** BEGIN ROWS **
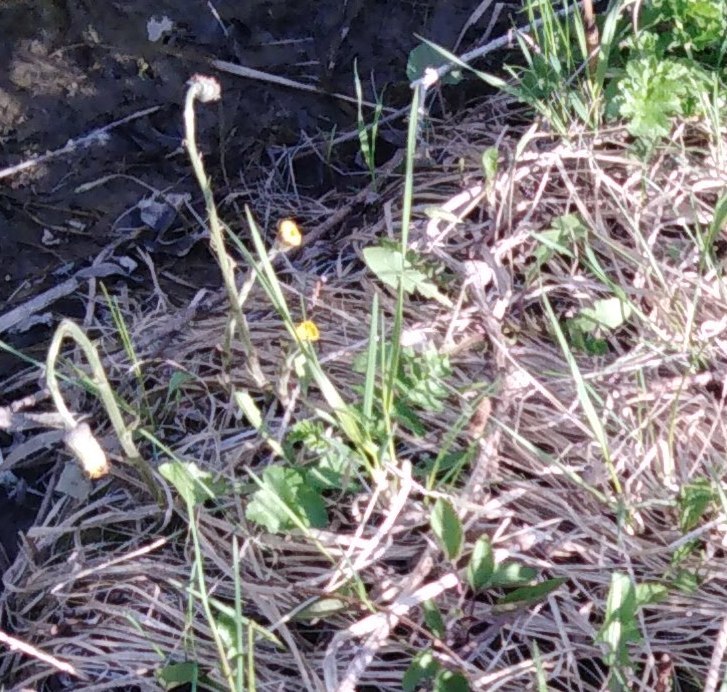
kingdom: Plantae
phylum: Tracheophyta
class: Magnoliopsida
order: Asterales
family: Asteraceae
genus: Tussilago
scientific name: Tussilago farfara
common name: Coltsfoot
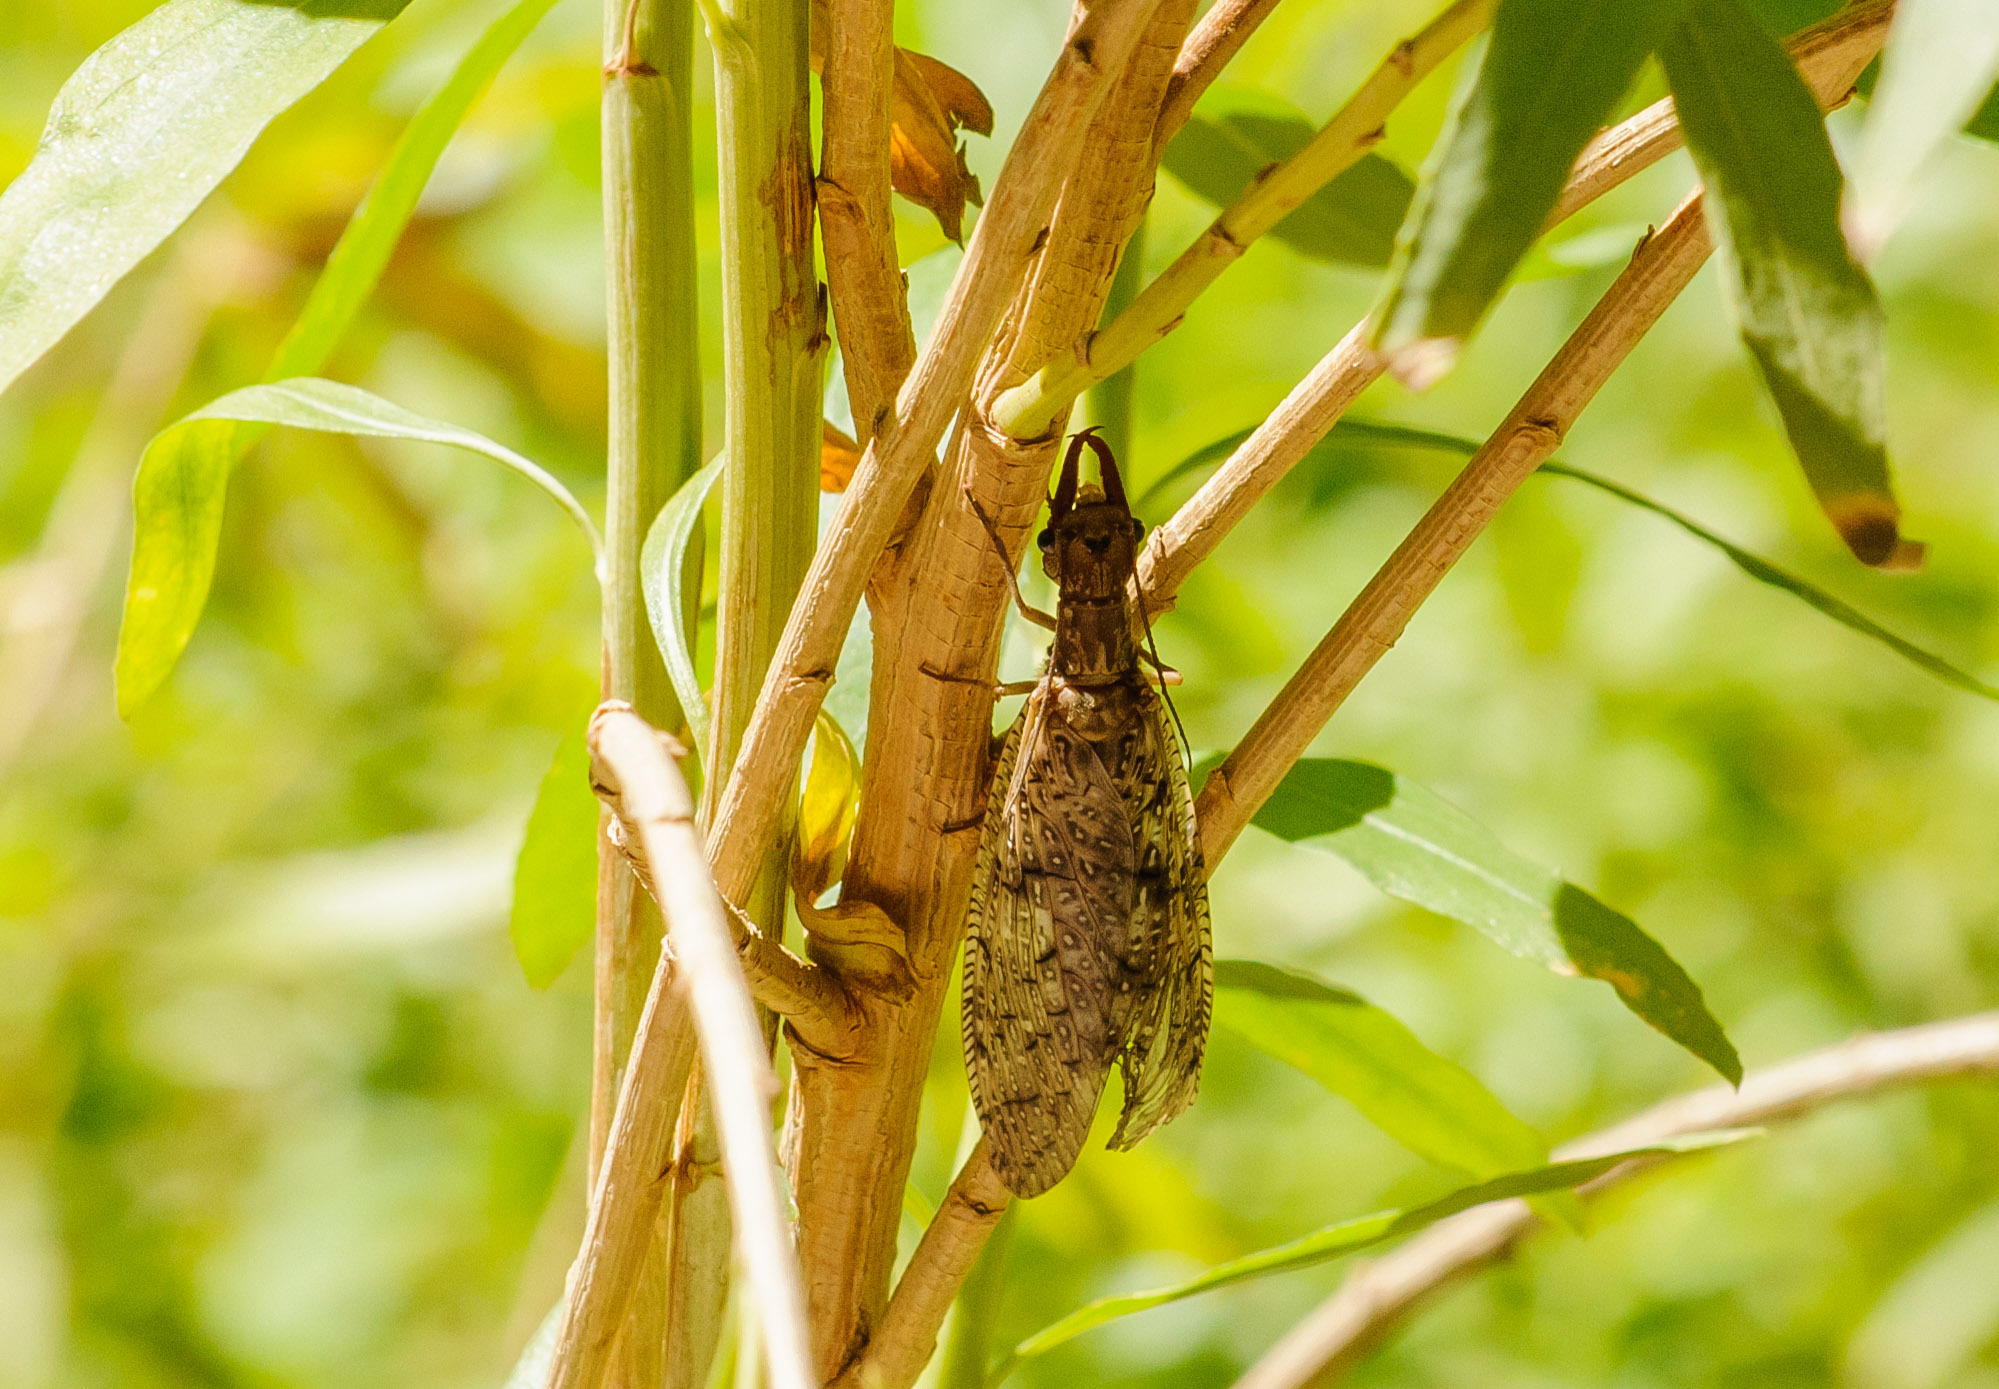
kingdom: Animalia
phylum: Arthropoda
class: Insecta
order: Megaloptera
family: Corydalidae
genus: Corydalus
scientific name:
** END ROWS **
** BEGIN ROWS **
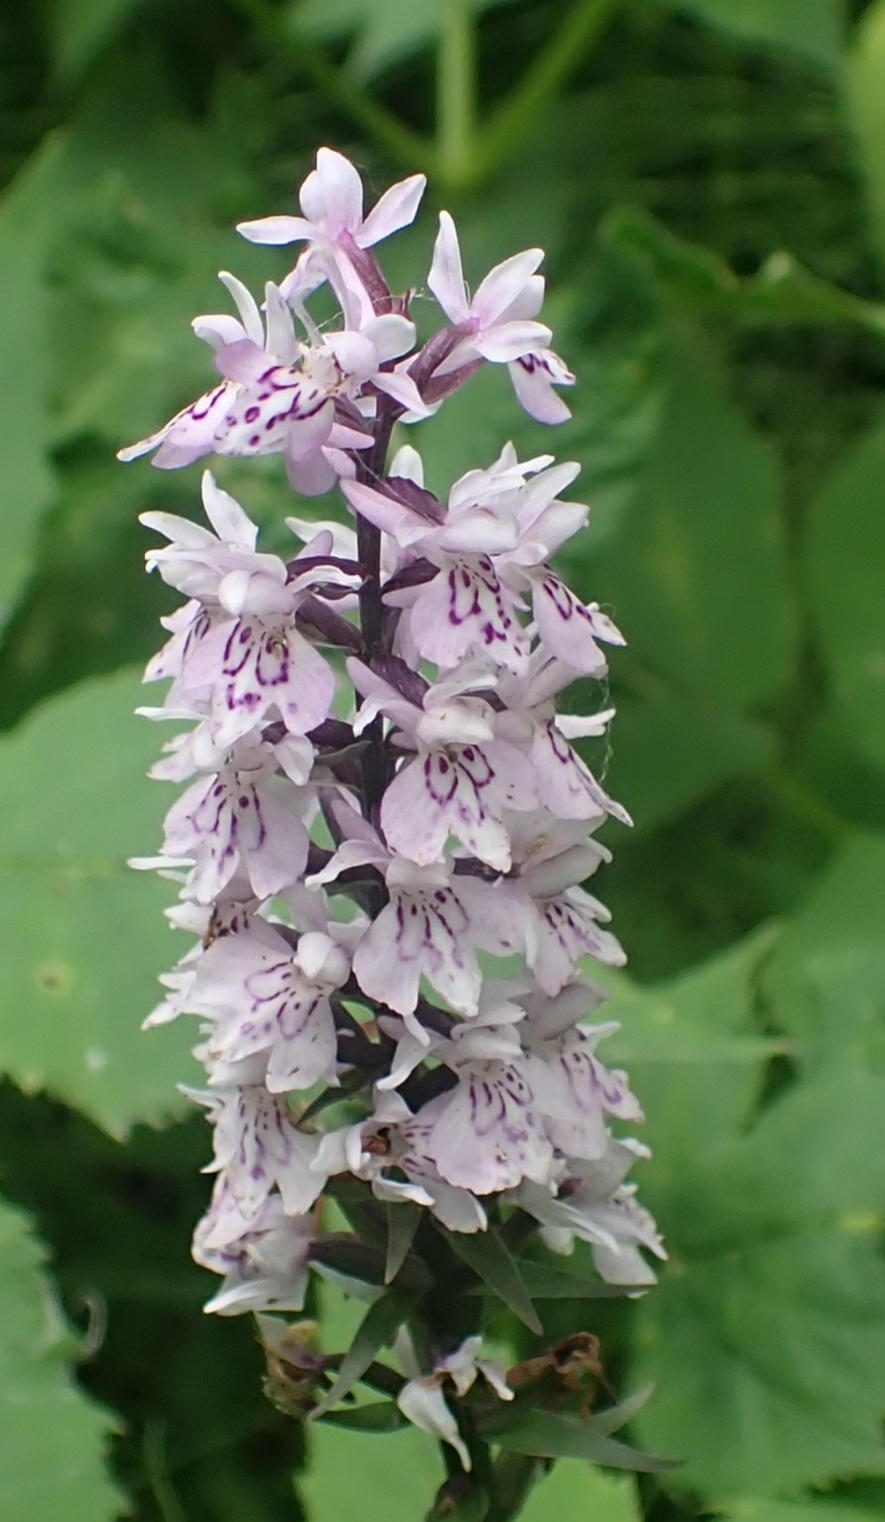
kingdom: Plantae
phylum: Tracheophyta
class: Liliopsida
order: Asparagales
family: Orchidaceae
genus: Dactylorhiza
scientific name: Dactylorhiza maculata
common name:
** END ROWS **
** BEGIN ROWS **
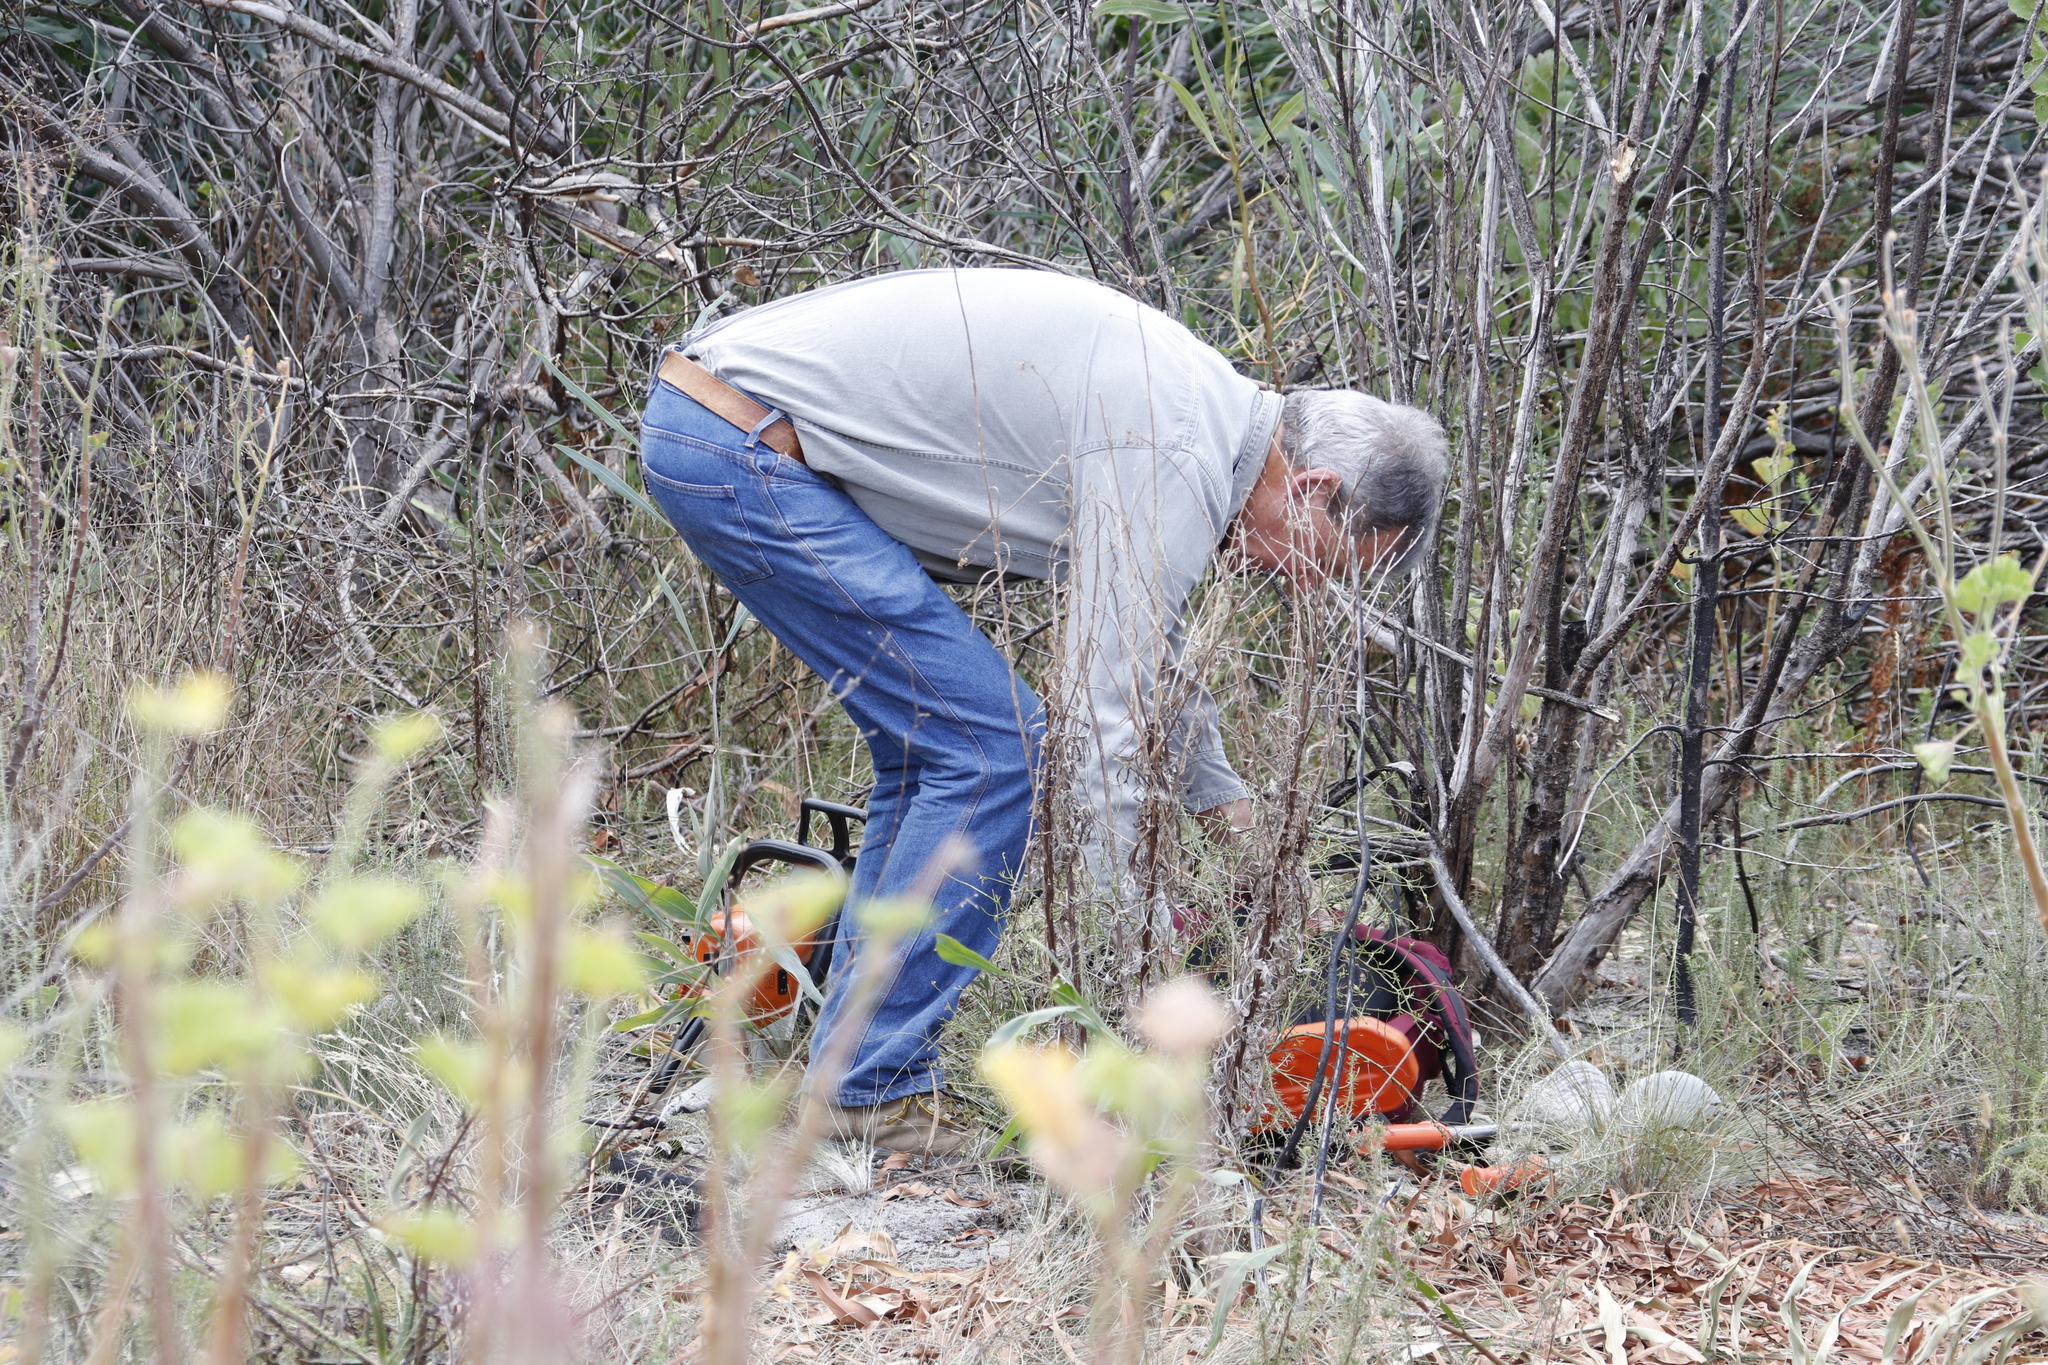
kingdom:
** END ROWS **
• TASK DIRECTIONS: Transcribe the part of the items that opens with the line containing "genus: Tussilago" and closes with the line containing "genus: Corydalus", both lines included. Leave the pictures out of your copy.

• ANSWER BELOW:
genus: Tussilago
scientific name: Tussilago farfara
common name: Coltsfoot
kingdom: Animalia
phylum: Arthropoda
class: Insecta
order: Megaloptera
family: Corydalidae
genus: Corydalus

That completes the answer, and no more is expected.